Renewables grew steadily in the U.S. despite four years of American political leadership that was overtly hostile to clean energy. Last year the U.S. set a record for installed renewable energy capacity. According to the EIA Short-Term Energy Outlook the U.S. was expected to produce 37 gigawatts of new wind and solar capacity last year. This is 20 percent of U.S. electricity output which makes it equivalent to coal and nuclear. At the end of 2020 the U.S. Congress passed a omnibus that included clean energy incentives that will help boost renewable capacity in 2021.

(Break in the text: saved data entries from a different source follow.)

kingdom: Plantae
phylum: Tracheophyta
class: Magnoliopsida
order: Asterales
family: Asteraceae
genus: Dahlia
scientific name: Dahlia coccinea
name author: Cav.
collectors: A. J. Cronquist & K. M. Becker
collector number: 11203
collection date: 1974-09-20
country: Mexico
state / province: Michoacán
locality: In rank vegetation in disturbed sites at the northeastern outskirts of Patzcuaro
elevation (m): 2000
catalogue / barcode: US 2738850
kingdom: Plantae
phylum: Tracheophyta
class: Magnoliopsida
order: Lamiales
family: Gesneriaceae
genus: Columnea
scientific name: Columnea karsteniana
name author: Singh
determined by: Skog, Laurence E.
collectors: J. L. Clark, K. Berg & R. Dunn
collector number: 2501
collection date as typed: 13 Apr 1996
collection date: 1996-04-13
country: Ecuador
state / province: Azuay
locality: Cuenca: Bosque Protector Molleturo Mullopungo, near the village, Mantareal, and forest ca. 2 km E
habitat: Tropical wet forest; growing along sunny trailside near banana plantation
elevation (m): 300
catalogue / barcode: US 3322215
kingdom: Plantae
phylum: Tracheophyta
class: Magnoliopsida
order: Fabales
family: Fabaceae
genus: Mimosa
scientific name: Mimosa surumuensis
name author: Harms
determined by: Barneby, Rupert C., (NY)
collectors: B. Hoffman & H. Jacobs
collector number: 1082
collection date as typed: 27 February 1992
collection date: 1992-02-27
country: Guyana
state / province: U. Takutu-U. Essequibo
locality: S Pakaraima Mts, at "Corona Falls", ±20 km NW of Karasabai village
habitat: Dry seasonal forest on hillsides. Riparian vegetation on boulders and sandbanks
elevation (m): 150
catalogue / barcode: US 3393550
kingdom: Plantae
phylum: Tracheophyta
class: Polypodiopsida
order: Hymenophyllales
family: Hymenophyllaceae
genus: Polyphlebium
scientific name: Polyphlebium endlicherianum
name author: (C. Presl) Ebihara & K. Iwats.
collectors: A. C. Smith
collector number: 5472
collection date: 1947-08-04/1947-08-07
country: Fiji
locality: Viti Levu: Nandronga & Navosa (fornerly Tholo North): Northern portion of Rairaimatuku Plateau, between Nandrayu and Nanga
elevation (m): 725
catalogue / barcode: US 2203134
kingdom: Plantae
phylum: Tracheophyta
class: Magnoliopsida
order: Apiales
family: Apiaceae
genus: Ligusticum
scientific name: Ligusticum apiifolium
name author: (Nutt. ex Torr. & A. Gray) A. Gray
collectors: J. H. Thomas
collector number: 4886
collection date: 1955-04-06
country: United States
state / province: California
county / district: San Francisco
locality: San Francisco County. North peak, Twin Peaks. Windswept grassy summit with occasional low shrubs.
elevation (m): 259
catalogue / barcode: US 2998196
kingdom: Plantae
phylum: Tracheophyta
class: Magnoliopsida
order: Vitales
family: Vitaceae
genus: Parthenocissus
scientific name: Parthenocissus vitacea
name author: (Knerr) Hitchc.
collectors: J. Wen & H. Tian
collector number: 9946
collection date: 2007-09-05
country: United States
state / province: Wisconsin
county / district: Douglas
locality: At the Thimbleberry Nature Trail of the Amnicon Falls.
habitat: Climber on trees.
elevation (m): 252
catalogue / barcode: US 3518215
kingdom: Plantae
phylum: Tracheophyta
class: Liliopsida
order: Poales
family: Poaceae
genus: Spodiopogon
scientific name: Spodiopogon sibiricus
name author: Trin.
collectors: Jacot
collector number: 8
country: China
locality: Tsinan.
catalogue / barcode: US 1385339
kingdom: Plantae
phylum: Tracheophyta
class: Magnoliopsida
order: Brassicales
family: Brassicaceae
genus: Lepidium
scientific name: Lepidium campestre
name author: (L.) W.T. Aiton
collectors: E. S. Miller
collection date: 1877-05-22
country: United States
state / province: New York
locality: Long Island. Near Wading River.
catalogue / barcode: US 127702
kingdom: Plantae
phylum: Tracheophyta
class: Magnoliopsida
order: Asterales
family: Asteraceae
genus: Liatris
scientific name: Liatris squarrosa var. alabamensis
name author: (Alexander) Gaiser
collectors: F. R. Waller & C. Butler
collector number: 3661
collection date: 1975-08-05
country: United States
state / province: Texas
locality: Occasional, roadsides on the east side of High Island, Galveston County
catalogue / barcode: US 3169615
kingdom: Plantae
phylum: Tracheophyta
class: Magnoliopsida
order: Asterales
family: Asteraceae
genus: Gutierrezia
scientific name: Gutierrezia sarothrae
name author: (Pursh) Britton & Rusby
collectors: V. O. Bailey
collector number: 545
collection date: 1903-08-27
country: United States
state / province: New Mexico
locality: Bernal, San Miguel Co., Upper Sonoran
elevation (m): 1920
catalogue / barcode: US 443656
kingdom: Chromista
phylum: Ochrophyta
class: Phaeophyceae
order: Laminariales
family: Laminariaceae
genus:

The inauguration of U.S. President Joe Biden and his $2 trillion Building Back Better stimulus recovery plan will be a boon for renewable energy. The Biden administration has pledged to eliminate greenhouse gas emissions from America’s power grid by 2035 and completely decarbonize the U.S. economy by 2050. This plan will include $400 billion for clean energy research and development. A December report from Deloitte states that even in the absence of direct incentives for green infrastructure, clean energy demand proved to be “resilient” in 2020. According to Deloitte’s Renewable Energy Industry Outlook the election of Joe Biden and ongoing energy storage price declines will contribute to an even bigger bump for renewables in 2021. The EIA predicts that the U.S. will see a total of 39.7 GW of new electricity generating capacity in 2021, with solar photovoltaics (PV) accounting for 39 percent and wind power accounting for 31 percent.
Renewables are the future of energy
Even the fossil fuel industry is beginning to accept the realization that our world will be powered by renewables. As explained by Mark Jones, a political science fellow at Rice University in Houston, “there’s a clear understanding that in fact renewables are the future.”
Last year fossil fuel capacity declined while renewable energy output increased. COVID-19 has demonstrated that renewables are out competing fossil fuels. The pandemic hurt the energy sector as a whole, but it has had a far more negative impact on fossil fuels. This disproportionate impact is also evident in job losses.
There is little doubt that renewables are destined to bury fossil fuels and the transition away from dirty energy is already underway. For the first time Europe got more electricity from renewables than fossil fuels in 2020. According to the Ember report, last year European renewables delivered 38 percent of electricity, compared to 37 percent from fossil fuels. Coal usage for electricity declined by 20 percent last year to contribute only 13 percent of electricity production in Europe. This trend is also playing out globally. By 2025 renewables are expected to surpass coal as the largest energy source in the world.
Despite obstacles, research confirms that 100 percent renewable energy is possible. The changing political and economic energy landscapes will expedite this transition. Renewables and storage technologies are both mature and cost competitive, so we can expect that in 2021 and beyond we will continue to see tremendous growth.